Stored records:

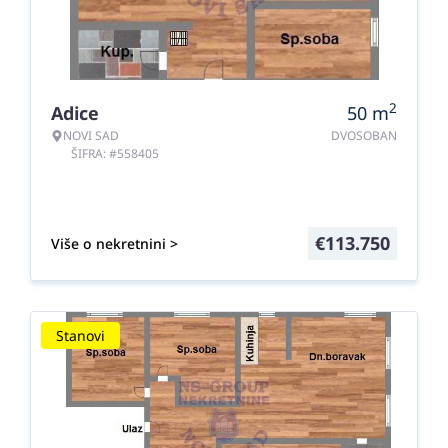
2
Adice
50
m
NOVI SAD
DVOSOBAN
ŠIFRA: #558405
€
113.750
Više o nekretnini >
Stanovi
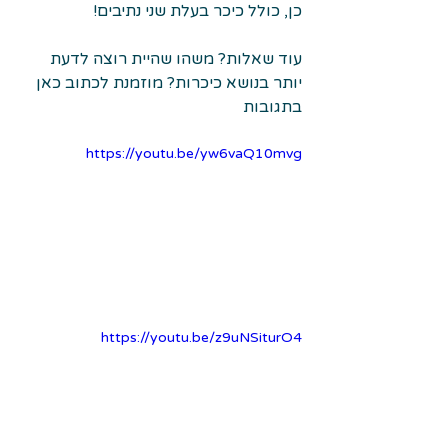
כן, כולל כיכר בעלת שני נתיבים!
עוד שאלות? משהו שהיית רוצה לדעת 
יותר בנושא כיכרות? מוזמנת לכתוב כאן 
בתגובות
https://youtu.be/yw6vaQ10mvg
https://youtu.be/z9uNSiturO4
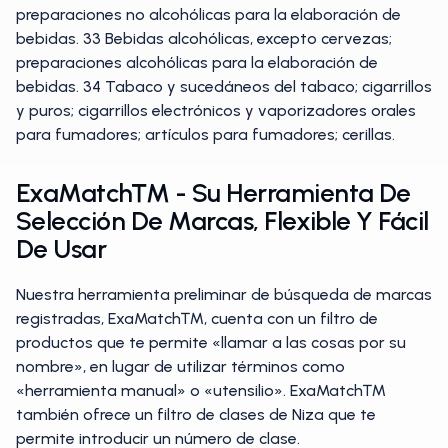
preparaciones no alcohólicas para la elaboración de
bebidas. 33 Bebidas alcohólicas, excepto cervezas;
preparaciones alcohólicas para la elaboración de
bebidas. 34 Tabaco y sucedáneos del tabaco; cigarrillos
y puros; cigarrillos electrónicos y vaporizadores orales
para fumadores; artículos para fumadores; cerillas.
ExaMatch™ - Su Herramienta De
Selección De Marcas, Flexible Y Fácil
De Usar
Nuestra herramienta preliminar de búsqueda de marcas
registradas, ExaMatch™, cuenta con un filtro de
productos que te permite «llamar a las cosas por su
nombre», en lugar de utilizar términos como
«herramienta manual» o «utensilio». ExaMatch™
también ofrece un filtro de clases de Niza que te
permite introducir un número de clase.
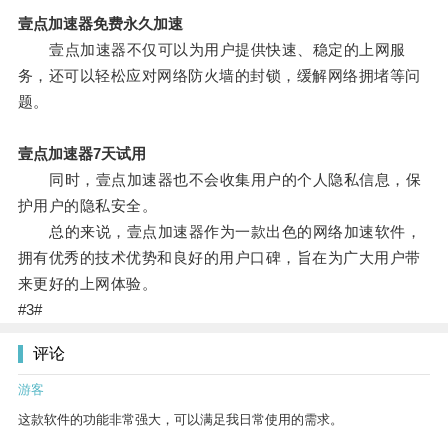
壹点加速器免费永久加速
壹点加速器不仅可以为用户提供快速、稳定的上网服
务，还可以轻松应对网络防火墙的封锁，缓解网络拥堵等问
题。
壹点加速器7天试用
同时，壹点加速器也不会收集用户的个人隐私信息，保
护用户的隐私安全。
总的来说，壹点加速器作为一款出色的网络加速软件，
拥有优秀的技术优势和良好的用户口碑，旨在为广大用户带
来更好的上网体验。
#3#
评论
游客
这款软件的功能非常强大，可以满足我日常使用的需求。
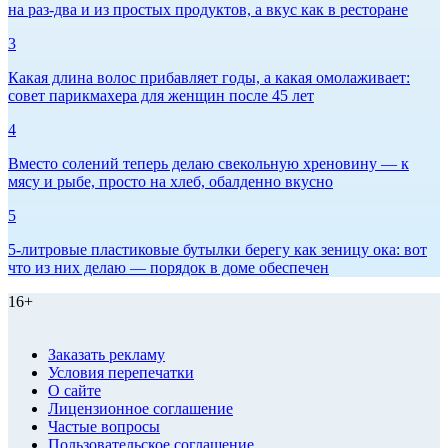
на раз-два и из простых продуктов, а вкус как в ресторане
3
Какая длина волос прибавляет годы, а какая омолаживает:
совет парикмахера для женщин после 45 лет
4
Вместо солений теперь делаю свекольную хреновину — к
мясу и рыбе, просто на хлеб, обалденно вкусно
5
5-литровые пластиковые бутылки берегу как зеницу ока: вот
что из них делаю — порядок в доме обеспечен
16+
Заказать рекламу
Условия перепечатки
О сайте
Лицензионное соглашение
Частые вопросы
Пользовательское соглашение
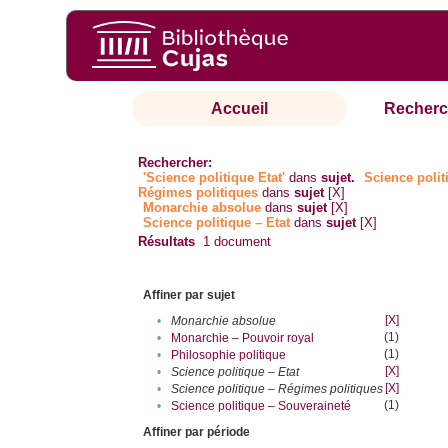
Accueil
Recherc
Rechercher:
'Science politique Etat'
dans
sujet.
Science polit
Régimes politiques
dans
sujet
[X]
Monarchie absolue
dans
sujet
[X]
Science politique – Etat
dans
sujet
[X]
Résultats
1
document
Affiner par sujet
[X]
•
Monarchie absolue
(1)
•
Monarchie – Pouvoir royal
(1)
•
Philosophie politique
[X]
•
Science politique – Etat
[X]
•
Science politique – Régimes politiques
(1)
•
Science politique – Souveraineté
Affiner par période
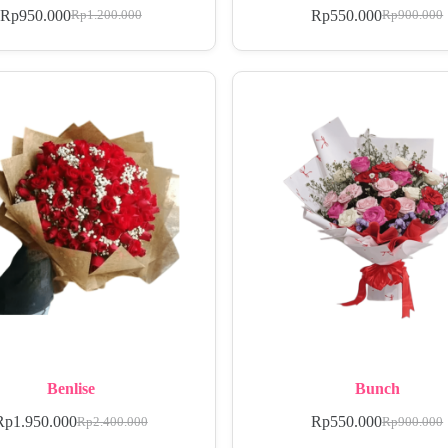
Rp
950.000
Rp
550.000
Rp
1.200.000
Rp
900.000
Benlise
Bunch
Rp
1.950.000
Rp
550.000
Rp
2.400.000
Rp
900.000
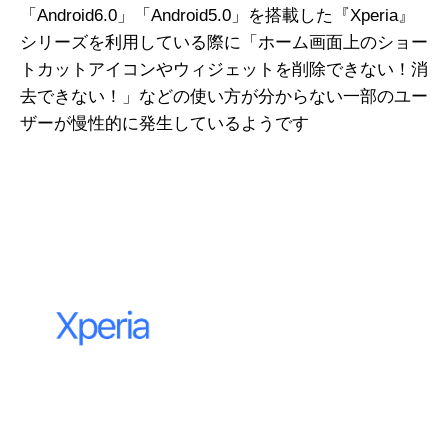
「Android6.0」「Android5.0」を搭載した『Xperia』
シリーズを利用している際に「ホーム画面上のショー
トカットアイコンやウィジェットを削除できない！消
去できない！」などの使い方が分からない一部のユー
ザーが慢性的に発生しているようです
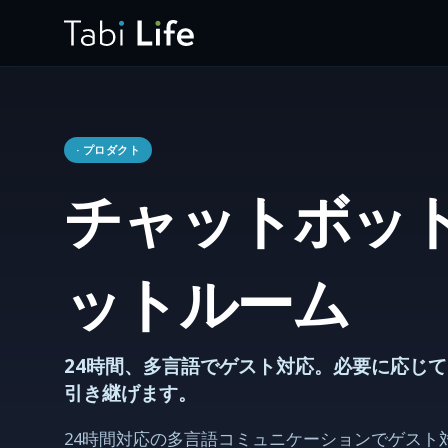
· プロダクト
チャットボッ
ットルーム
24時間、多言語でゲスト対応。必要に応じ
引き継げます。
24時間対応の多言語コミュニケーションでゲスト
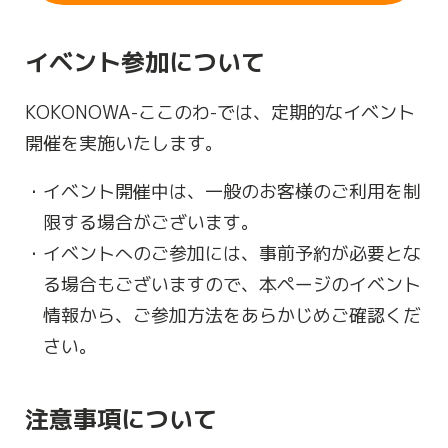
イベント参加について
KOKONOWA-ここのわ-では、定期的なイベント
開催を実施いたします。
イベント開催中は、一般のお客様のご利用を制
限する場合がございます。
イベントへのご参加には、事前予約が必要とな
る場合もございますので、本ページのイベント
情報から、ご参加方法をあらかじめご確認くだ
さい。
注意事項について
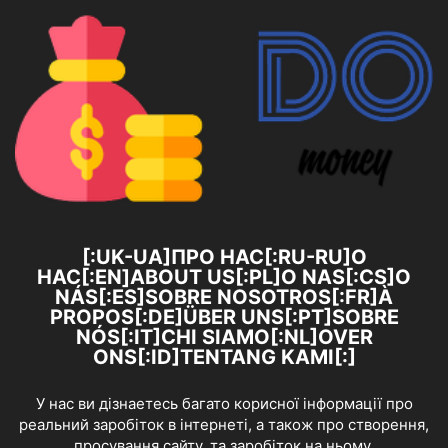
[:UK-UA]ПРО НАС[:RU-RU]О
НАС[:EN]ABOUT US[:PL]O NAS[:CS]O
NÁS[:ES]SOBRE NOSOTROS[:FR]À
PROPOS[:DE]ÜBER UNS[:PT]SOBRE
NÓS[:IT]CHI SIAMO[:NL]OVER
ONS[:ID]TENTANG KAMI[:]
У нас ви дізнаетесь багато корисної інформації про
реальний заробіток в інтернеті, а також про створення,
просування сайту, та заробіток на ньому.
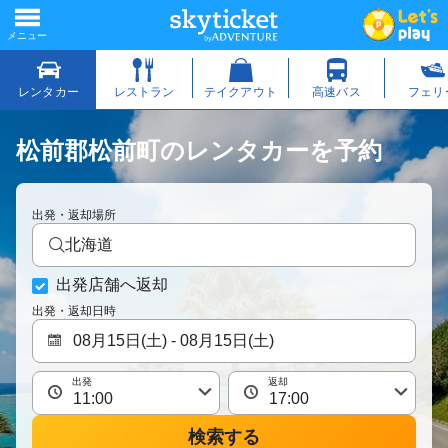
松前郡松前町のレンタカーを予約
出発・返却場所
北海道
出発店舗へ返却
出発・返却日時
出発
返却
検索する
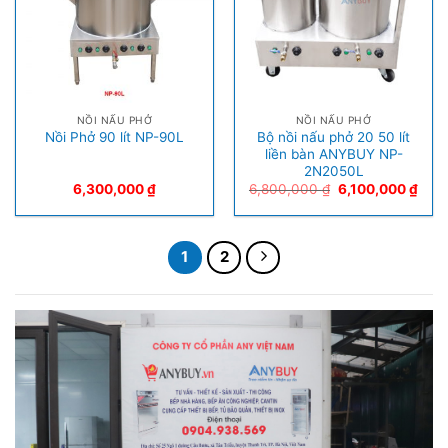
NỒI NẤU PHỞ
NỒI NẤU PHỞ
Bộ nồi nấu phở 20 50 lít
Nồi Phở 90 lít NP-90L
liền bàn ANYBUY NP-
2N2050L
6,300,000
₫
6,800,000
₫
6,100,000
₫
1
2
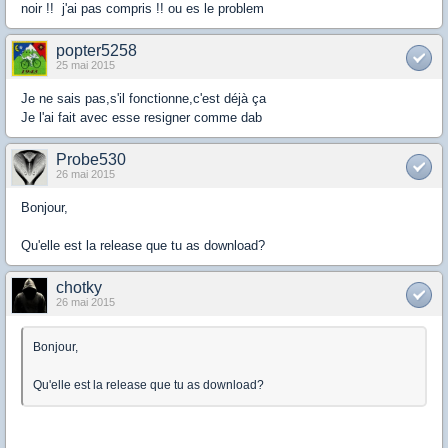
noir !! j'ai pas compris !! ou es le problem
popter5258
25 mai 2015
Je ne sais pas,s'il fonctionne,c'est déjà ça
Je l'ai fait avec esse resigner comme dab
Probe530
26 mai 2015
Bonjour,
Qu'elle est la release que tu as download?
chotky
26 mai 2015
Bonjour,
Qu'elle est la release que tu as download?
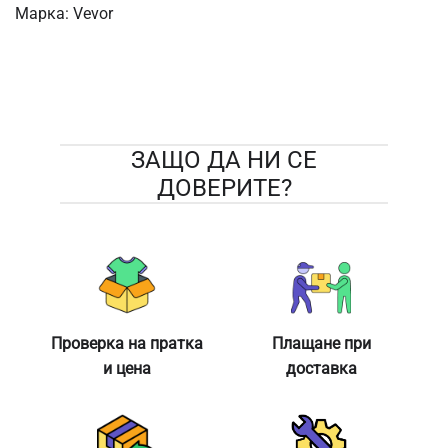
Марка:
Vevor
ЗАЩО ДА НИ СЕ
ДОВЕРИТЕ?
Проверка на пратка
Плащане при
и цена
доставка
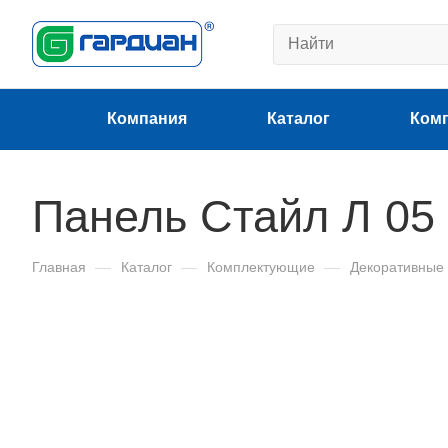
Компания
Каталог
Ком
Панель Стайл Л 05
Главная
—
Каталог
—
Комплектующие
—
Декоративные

* WHAT YOU HAVE TO DO
Print every line of text in the data above without changing anything, and leave the pictures out.

* WRITTEN REPLY
2
Adice
50
m
NOVI SAD
DVOSOBAN
ŠIFRA: #558405
€
113.750
Više o nekretnini >
Stanovi
כן, כולל כיכר בעלת שני נתיבים!
עוד שאלות? משהו שהיית רוצה לדעת 
יותר בנושא כיכרות? מוזמנת לכתוב כאן 
בתגובות
https://youtu.be/yw6vaQ10mvg
https://youtu.be/z9uNSiturO4
preparaciones no alcohólicas para la elaboración de
bebidas. 33 Bebidas alcohólicas, excepto cervezas;
preparaciones alcohólicas para la elaboración de
bebidas. 34 Tabaco y sucedáneos del tabaco; cigarrillos
y puros; cigarrillos electrónicos y vaporizadores orales
para fumadores; artículos para fumadores; cerillas.
ExaMatch™ - Su Herramienta De
Selección De Marcas, Flexible Y Fácil
De Usar
Nuestra herramienta preliminar de búsqueda de marcas
registradas, ExaMatch™, cuenta con un filtro de
productos que te permite «llamar a las cosas por su
nombre», en lugar de utilizar términos como
«herramienta manual» o «utensilio». ExaMatch™
también ofrece un filtro de clases de Niza que te
permite introducir un número de clase.
壹点加速器免费永久加速
壹点加速器不仅可以为用户提供快速、稳定的上网服
务，还可以轻松应对网络防火墙的封锁，缓解网络拥堵等问
题。
壹点加速器7天试用
同时，壹点加速器也不会收集用户的个人隐私信息，保
护用户的隐私安全。
总的来说，壹点加速器作为一款出色的网络加速软件，
拥有优秀的技术优势和良好的用户口碑，旨在为广大用户带
来更好的上网体验。
#3#
评论
游客
这款软件的功能非常强大，可以满足我日常使用的需求。
на раз-два и из простых продуктов, а вкус как в ресторане
3
Какая длина волос прибавляет годы, а какая омолаживает:
совет парикмахера для женщин после 45 лет
4
Вместо солений теперь делаю свекольную хреновину — к
мясу и рыбе, просто на хлеб, обалденно вкусно
5
5-литровые пластиковые бутылки берегу как зеницу ока: вот
что из них делаю — порядок в доме обеспечен
16+
Заказать рекламу
Условия перепечатки
О сайте
Лицензионное соглашение
Частые вопросы
Пользовательское соглашение
Accueil
Recherc
Rechercher:
'Science politique Etat'
dans
sujet.
Science polit
Régimes politiques
dans
sujet
[X]
Monarchie absolue
dans
sujet
[X]
Science politique – Etat
dans
sujet
[X]
Résultats
1
document
Affiner par sujet
[X]
•
Monarchie absolue
(1)
•
Monarchie – Pouvoir royal
(1)
•
Philosophie politique
[X]
•
Science politique – Etat
[X]
•
Science politique – Régimes politiques
(1)
•
Science politique – Souveraineté
Affiner par période
Rp
950.000
Rp
550.000
Rp
1.200.000
Rp
900.000
Benlise
Bunch
Rp
1.950.000
Rp
550.000
Rp
2.400.000
Rp
900.000
「Android6.0」「Android5.0」を搭載した『Xperia』
シリーズを利用している際に「ホーム画面上のショー
トカットアイコンやウィジェットを削除できない！消
去できない！」などの使い方が分からない一部のユー
ザーが慢性的に発生しているようです
· プロダクト
チャットボッ
ットルーム
24時間、多言語でゲスト対応。必要に応じ
引き継げます。
24時間対応の多言語コミュニケーションでゲスト
イベント参加について
KOKONOWA-ここのわ-では、定期的なイベント
開催を実施いたします。
イベント開催中は、一般のお客様のご利用を制
限する場合がございます。
イベントへのご参加には、事前予約が必要とな
る場合もございますので、本ページのイベント
情報から、ご参加方法をあらかじめご確認くだ
さい。
注意事項について
[:UK-UA]ПРО НАС[:RU-RU]О
НАС[:EN]ABOUT US[:PL]O NAS[:CS]O
NÁS[:ES]SOBRE NOSOTROS[:FR]À
PROPOS[:DE]ÜBER UNS[:PT]SOBRE
NÓS[:IT]CHI SIAMO[:NL]OVER
ONS[:ID]TENTANG KAMI[:]
У нас ви дізнаетесь багато корисної інформації про
реальний заробіток в інтернеті, а також про створення,
просування сайту, та заробіток на ньому.
松前郡松前町のレンタカーを予約
出発・返却場所
北海道
出発店舗へ返却
出発・返却日時
出発
返却
検索する
NỒI NẤU PHỞ
NỒI NẤU PHỞ
Bộ nồi nấu phở 20 50 lít
Nồi Phở 90 lít NP-90L
liền bàn ANYBUY NP-
2N2050L
6,300,000
₫
6,800,000
₫
6,100,000
₫
1
2
noir !! j'ai pas compris !! ou es le problem
popter5258
25 mai 2015
Je ne sais pas,s'il fonctionne,c'est déjà ça
Je l'ai fait avec esse resigner comme dab
Probe530
26 mai 2015
Bonjour,
Qu'elle est la release que tu as download?
chotky
26 mai 2015
Bonjour,
Qu'elle est la release que tu as download?
Марка:
Vevor
ЗАЩО ДА НИ СЕ
ДОВЕРИТЕ?
Проверка на пратка
Плащане при
и цена
доставка
Компания
Каталог
Ком
Панель Стайл Л 05
Главная
—
Каталог
—
Комплектующие
—
Декоративные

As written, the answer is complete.